Development and validation of the nomogram based on INR and eGFR for estimation of mortality in patients with acute-on-chronic hepatitis B liver failure.

AIMS AND
OBJECTIVES: Acute-on-chronic hepatitis B liver failure (ACHBLF) is a critical clinical syndrome with a high short-term mortality evolved from chronic hepatitis B (CHB)-related liver disease. Prediction of mortality risk and early intervention can improve the prognosis of patients. This study aimed to develop and validate the nomogram for short-time mortality estimation in ACHBLF patients defined according to Asian Pacific Association for the Study of the Liver (APASL).
METHODS: A study of 105 ACHBLF patients with 90-day follow up was performed to develop the nomogram. Patients were randomly assigned to derivation cohort (n = 75) and validation cohort (n = 35) according to 7:3. Concordance index (C-index), calibration curve and decision curve analysis (DCA) were used to evaluate the nomogram. We also compared the nomogram with APASL ACLF research consortium (AARC) score, model for end-stage liver disease (MELD) score, MELD with serum sodium (MELD-Na) score and albumin-bilirubin (ALBI) score. The nomogram was validated using an external cohort including 40 patients.
RESULTS: The 28-day and 90-day mortality of 105 patients were respectively 49.52% and 55.24%. Albumin (ALB), international normalized ratio (INR) and estimated glomerular filtration rate (eGFR) were independent predictors for 28-day mortality; INR and eGFR were independent predictors for 90-day mortality. C-index of Nomogram-1 for 28-day mortality and Nomogram-2 for 90-day mortality were respectively 0.82 and 0.81. Calibration curve and Hosmer-Lemeshow test (Nomogram-1, 0.323; Nomogram-2, 0.231) showed optimal agreement between observed and predicted death. Areas under receiver operator characteristic curve(AUROC) of Nomogram-1(0.772) and Nomogram-2(0.771) were larger compared with AARC, MELD, MELD-Na and ALBI score. The results were well estimated in the external validation cohort.
CONCLUSIONS: This study highlighted the predictive value of eGFR, and the nomogram based on INR and eGFR could effectively estimate individualized risk for short-term mortality of ACHBLF patients defined according to APASL.

Introduction

Acute-on-chronic liver failure (ACLF) is a critical clinical syndrome with acute decompensation of liver function based on chronic liver disease, characterized by systemic inflammation and high short-term mortality [1-3]. It can be accompanied by multi-organ dysfunction and progressed very rapidly. The main causes of ACLF are diverse between East and West. In China, acute-on-chronic hepatitis B liver failure (ACHBLF) accounts for more than 80% of all causes [4]. Thus, it is necessary to stratify ACHBLF patients for clinical decision- making depending on prognosis.
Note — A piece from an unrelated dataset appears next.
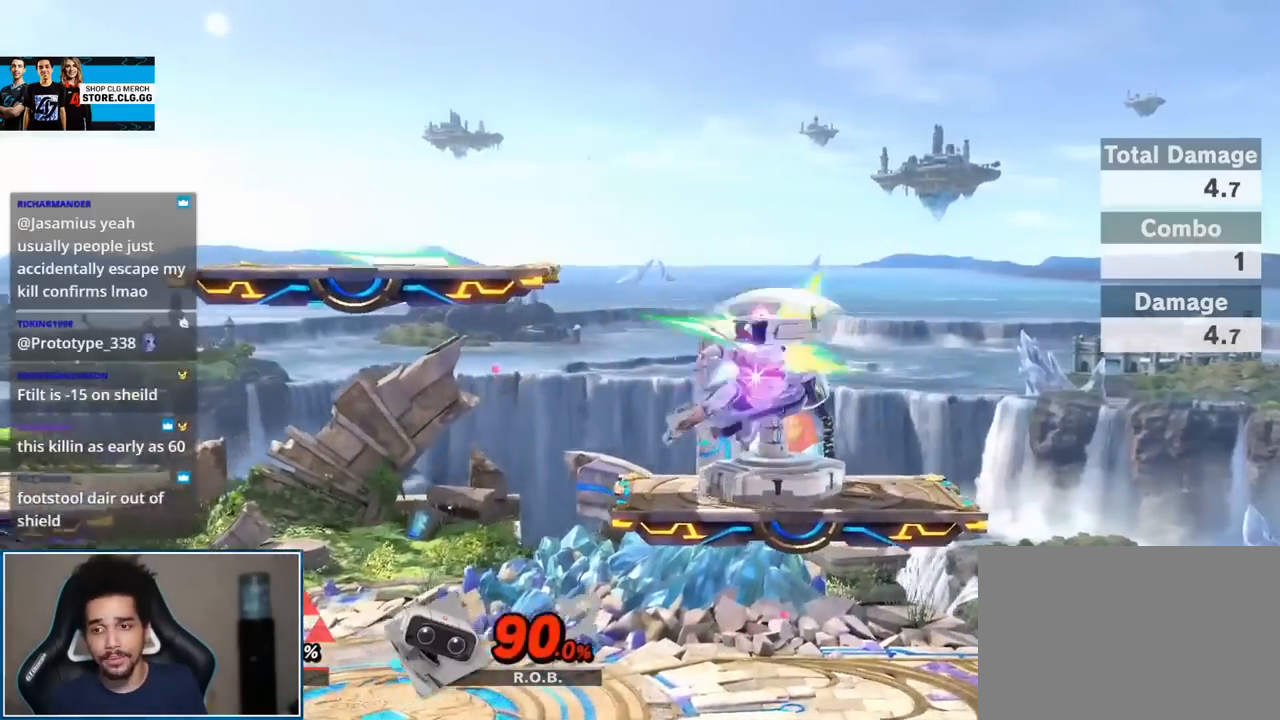
{"buttons": [], "left_stick": "right", "right_stick": "center", "events": [[50, "left_stick", "center"], [83, "right_stick", "center"], [150, "left_stick", "right"], [233, "Y", "down"], [233, "left_stick", "down-right"], [267, "Y", "up"], [300, "B", "down"], [400, "B", "up"], [417, "left_stick", "right"]]}
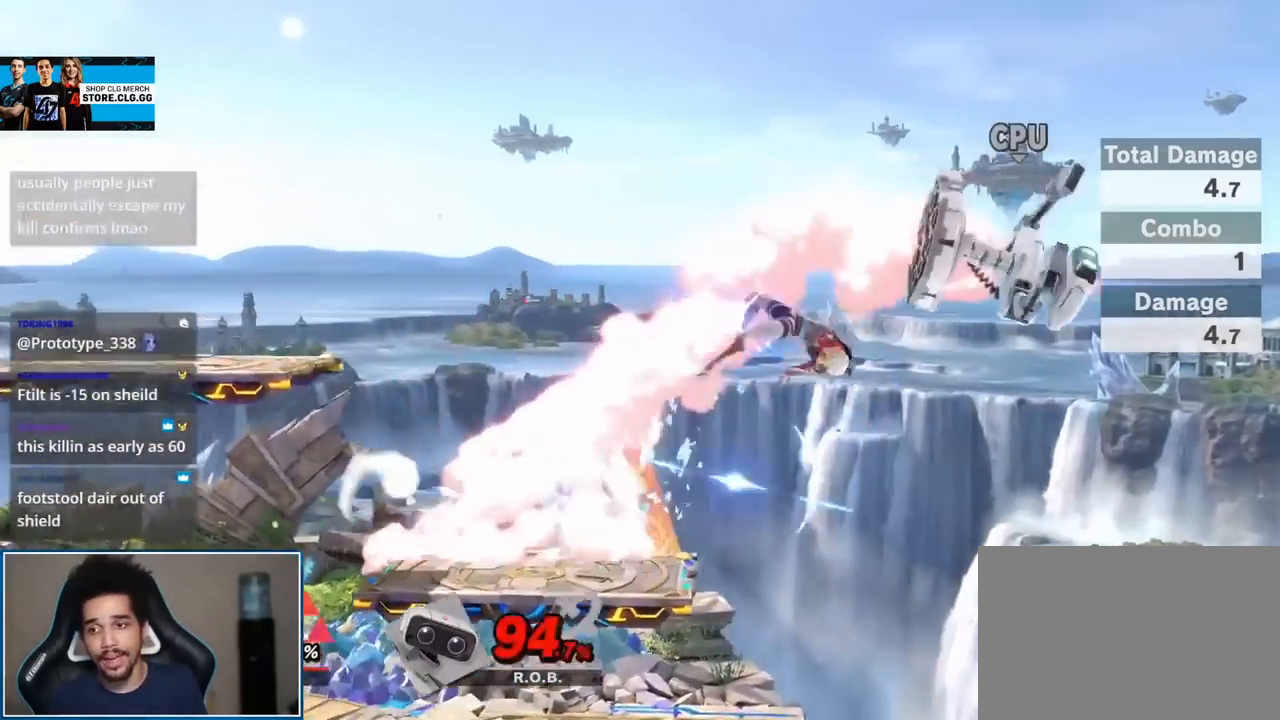
{"buttons": [], "left_stick": "center", "right_stick": "center", "events": [[167, "A", "down"], [367, "A", "up"], [433, "left_stick", "center"]]}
Until now model for end-stage liver disease (MELD) score and MELD with serum sodium (MELD-Na) score were most widely used in clinical to evaluate prognosis of patients with severe liver disease, however, with limited prognostic value. Recently APASL ACLF research consortium (AARC) derived and internally validated AARC score, which enrolled total bilirubin (TBIL), hepatic encephalopathy (HE) grades, international normalized ratio (INR), lactate and creatinine (Cr), showed fairly good predictive power [5]. However, AARC score is more complex and enrolls subjective factors, such as HE grades, which brings inconvenience to the wide promotion of clinical practice. Both AARC score and MELD score took into consideration extrahepatic organ failure, such as acute renal injury(AKI), and enrolled Cr as an evaluation index. However, Cr was easily affected by external factors and couldn't accurately represent AKI, so we aimed to enroll eGFR as a predictor, which could evaluate AKI more accurately.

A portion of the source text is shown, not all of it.